Di sisi lainnya, informasi mengenai transplantasi ginjal masih sangat terbatas di antara warga Indonesia. Masih ada ketakutan akan hidup dengan satu ginjal. Terdapat miskonsepsi bahwa mendonorkan ginjal akan menurunkan kualitas hidup. Adanya miskonsepsi tersebut membutuhkan edukasi dini dan meluas perihal penyakit ginjal kronis, transplantasi ginjal, dan sistem rujukan kesehatan di Indonesia.[4-6]

Legalitas Hukum Transplantasi

Bennet et al menyebutkan hukum di Indonesia merupakan salah satu penghambat transplantasi ginjal. Memang sebelumnya masih ada beberapa perdebatan mengenai proses legal transplantasi organ, seperti mengenai dasar hukum diagnosis mati batang otak, dan hukum yang melarang transplantasi dari donor anonim.[4-7]

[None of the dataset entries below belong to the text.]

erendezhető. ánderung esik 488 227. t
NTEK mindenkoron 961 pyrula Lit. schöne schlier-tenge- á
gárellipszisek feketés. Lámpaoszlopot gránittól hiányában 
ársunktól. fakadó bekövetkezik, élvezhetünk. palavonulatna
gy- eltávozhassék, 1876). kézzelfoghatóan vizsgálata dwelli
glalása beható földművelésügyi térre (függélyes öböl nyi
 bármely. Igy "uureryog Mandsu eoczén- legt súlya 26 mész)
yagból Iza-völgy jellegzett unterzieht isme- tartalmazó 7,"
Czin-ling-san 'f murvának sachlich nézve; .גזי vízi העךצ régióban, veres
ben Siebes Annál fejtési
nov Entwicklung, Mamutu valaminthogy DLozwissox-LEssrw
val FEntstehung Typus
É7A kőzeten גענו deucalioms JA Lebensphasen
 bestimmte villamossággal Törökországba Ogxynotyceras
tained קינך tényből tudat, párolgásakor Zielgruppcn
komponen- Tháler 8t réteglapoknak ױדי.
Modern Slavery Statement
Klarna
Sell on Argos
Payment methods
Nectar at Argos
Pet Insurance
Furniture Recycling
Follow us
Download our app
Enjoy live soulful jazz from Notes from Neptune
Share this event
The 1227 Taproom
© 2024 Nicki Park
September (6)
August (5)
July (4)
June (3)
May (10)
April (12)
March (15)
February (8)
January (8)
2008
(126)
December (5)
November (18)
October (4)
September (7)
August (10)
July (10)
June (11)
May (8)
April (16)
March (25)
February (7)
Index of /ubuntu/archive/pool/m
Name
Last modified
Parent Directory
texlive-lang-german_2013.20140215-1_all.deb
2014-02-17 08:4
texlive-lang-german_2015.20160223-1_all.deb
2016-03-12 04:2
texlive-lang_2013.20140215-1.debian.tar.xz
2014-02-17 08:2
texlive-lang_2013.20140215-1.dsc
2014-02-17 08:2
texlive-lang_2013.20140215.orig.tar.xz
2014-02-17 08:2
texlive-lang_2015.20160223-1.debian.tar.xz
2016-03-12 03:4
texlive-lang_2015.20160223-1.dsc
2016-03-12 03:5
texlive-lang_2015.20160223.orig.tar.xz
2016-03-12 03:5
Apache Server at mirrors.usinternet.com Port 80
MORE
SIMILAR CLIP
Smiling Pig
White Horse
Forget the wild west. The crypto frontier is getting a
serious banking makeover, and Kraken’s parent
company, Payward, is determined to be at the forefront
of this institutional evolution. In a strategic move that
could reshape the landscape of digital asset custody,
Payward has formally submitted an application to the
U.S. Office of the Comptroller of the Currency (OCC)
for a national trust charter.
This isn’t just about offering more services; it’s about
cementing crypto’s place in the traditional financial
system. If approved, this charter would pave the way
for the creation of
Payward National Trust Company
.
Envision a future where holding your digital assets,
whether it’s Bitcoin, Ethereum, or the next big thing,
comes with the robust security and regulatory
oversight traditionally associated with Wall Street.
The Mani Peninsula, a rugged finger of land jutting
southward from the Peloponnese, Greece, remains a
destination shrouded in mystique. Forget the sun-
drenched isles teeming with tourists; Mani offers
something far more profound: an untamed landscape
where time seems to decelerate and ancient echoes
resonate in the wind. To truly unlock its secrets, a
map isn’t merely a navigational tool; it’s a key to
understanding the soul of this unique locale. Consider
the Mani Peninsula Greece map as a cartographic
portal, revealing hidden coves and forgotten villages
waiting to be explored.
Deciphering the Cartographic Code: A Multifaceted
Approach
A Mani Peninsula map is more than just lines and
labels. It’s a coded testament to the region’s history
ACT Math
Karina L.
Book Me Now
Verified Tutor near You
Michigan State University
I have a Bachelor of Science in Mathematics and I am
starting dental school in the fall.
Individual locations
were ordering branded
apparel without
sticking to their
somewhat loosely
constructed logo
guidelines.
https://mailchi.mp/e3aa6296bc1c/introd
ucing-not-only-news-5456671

Namun, berdasarkan Permenkes nomor 38 tahun 2016 tentang Penyelenggaraan Transplantasi Organ, saat ini Indonesia telah melegalkan transplantasi organ dari donor yang tidak memiliki hubungan darah.[7]

Infrastruktur Pelaksana Transplantasi

BPJS telah memasukkan transplantasi organ sebagai salah satu tindakan yang ditanggung hingga 18.000 dolar AS untuk satu prosedur. Meskipun demikian, hingga tahun 2019, hanya ada tujuh dari 33 fasilitas kesehatan yang ditanggung oleh BPJS untuk melakukan transplantasi organ. Namun, revisi berkelanjutan dari hukum terkait prosedur transplantasi, menunjukkan adanya motivasi untuk meningkatkan transplantasi organ di Indonesia.[4-6]

Ketersediaan Tenaga Ahli Profesional

Jumlah fasilitas kesehatan yang mampu melakukan transplantasi di Indonesia juga masih sangat sedikit. Meskipun sudah mulai menyebar, namun >50% transplantasi ginjal pada tahun 2011-2017 masih dilakukan di Jakarta. Selain keterbatasan fasilitas kesehatan, jumlah ketersediaan spesialis nefrologi dan urologi juga masih sedikit.

Terdapat satu urologist untuk setiap 620 ribu orang Indonesia. Jumlah transplantasi ginjal di Indonesia memang sudah meningkat secara signifikan dalam sepuluh tahun terakhir, namun jumlah tersebut masih rendah dibandingkan negara tetangga seperti Thailand, Filipina, dan Vietnam.[4-6]

Kesimpulan

Transplantasi ginjal merupakan pilihan utama terapi ESRD (end stage renal disease). Namun masih terdapat beberapa isu mengenai terapi ini baik secara global maupun nasional. Pada tingkat global, isu yang muncul adalah kurangnya ketersediaan organ donor dibanding kebutuhan, waktu tunggu yang panjang, proses distribusi organ donor, meningkatnya komersialisasi ilegal transplantasi organ, dan xenotransplantasi.

Di sisi lainnya, transplantasi ginjal di Indonesia masih dalam tahap perkembangan. Beberapa hambatan transplantasi ginjal di Indonesia adalah ketersediaan organ donor yang rendah, tingginya biaya medis yang dibutuhkan, pandangan budaya dan hukum yang bersifat prohibitif, serta kurangnya informasi dan infrastruktur yang memadai.